Items listed in a dataset:
----

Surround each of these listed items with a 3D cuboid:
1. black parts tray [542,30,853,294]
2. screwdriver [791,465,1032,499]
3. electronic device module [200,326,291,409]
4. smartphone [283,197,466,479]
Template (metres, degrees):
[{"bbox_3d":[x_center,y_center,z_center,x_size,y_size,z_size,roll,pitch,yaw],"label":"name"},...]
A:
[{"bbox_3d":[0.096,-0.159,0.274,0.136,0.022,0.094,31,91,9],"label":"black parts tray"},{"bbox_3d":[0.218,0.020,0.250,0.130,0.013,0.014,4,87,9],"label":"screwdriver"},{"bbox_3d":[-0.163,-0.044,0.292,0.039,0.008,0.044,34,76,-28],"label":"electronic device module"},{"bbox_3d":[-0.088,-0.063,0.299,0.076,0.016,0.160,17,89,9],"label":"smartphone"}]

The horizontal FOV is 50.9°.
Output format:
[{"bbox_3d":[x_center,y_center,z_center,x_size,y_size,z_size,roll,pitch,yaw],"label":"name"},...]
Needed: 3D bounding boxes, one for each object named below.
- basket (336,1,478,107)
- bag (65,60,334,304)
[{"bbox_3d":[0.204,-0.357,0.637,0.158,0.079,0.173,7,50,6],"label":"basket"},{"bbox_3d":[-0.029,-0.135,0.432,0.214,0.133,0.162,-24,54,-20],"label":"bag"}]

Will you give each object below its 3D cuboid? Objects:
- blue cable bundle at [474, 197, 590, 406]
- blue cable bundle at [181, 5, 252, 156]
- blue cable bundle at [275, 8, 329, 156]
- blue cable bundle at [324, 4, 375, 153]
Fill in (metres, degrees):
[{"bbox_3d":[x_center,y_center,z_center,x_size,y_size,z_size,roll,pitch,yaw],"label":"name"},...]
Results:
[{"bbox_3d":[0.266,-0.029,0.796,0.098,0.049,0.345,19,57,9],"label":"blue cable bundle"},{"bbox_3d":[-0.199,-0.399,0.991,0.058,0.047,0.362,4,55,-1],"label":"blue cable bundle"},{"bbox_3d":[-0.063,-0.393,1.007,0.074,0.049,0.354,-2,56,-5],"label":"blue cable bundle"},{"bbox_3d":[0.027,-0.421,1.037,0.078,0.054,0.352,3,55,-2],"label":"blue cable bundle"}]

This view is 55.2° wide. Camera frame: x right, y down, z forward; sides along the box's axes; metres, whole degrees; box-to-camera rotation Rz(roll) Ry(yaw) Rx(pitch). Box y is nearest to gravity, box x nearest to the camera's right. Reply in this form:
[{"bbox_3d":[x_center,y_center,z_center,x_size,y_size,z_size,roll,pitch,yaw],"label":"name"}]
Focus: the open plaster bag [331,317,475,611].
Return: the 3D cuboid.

----

For every entry in the records above, write an exact copy.

- **THE ANSWER**
Surround each of these listed items with a 3D cuboid:
1. black parts tray [542,30,853,294]
2. screwdriver [791,465,1032,499]
3. electronic device module [200,326,291,409]
4. smartphone [283,197,466,479]
Template (metres, degrees):
[{"bbox_3d":[x_center,y_center,z_center,x_size,y_size,z_size,roll,pitch,yaw],"label":"name"},...]
A:
[{"bbox_3d":[0.096,-0.159,0.274,0.136,0.022,0.094,31,91,9],"label":"black parts tray"},{"bbox_3d":[0.218,0.020,0.250,0.130,0.013,0.014,4,87,9],"label":"screwdriver"},{"bbox_3d":[-0.163,-0.044,0.292,0.039,0.008,0.044,34,76,-28],"label":"electronic device module"},{"bbox_3d":[-0.088,-0.063,0.299,0.076,0.016,0.160,17,89,9],"label":"smartphone"}]

The horizontal FOV is 50.9°.
Output format:
[{"bbox_3d":[x_center,y_center,z_center,x_size,y_size,z_size,roll,pitch,yaw],"label":"name"},...]
Needed: 3D bounding boxes, one for each object named below.
- basket (336,1,478,107)
- bag (65,60,334,304)
[{"bbox_3d":[0.204,-0.357,0.637,0.158,0.079,0.173,7,50,6],"label":"basket"},{"bbox_3d":[-0.029,-0.135,0.432,0.214,0.133,0.162,-24,54,-20],"label":"bag"}]

Will you give each object below its 3D cuboid? Objects:
- blue cable bundle at [474, 197, 590, 406]
- blue cable bundle at [181, 5, 252, 156]
- blue cable bundle at [275, 8, 329, 156]
- blue cable bundle at [324, 4, 375, 153]
Fill in (metres, degrees):
[{"bbox_3d":[x_center,y_center,z_center,x_size,y_size,z_size,roll,pitch,yaw],"label":"name"},...]
Results:
[{"bbox_3d":[0.266,-0.029,0.796,0.098,0.049,0.345,19,57,9],"label":"blue cable bundle"},{"bbox_3d":[-0.199,-0.399,0.991,0.058,0.047,0.362,4,55,-1],"label":"blue cable bundle"},{"bbox_3d":[-0.063,-0.393,1.007,0.074,0.049,0.354,-2,56,-5],"label":"blue cable bundle"},{"bbox_3d":[0.027,-0.421,1.037,0.078,0.054,0.352,3,55,-2],"label":"blue cable bundle"}]

This view is 55.2° wide. Camera frame: x right, y down, z forward; sides along the box's axes; metres, whole degrees; box-to-camera rotation Rz(roll) Ry(yaw) Rx(pitch). Box y is nearest to gravity, box x nearest to the camera's right. Reply in this form:
[{"bbox_3d":[x_center,y_center,z_center,x_size,y_size,z_size,roll,pitch,yaw],"label":"name"}]
Focus: the open plaster bag [331,317,475,611].
Return: the 3D cuboid.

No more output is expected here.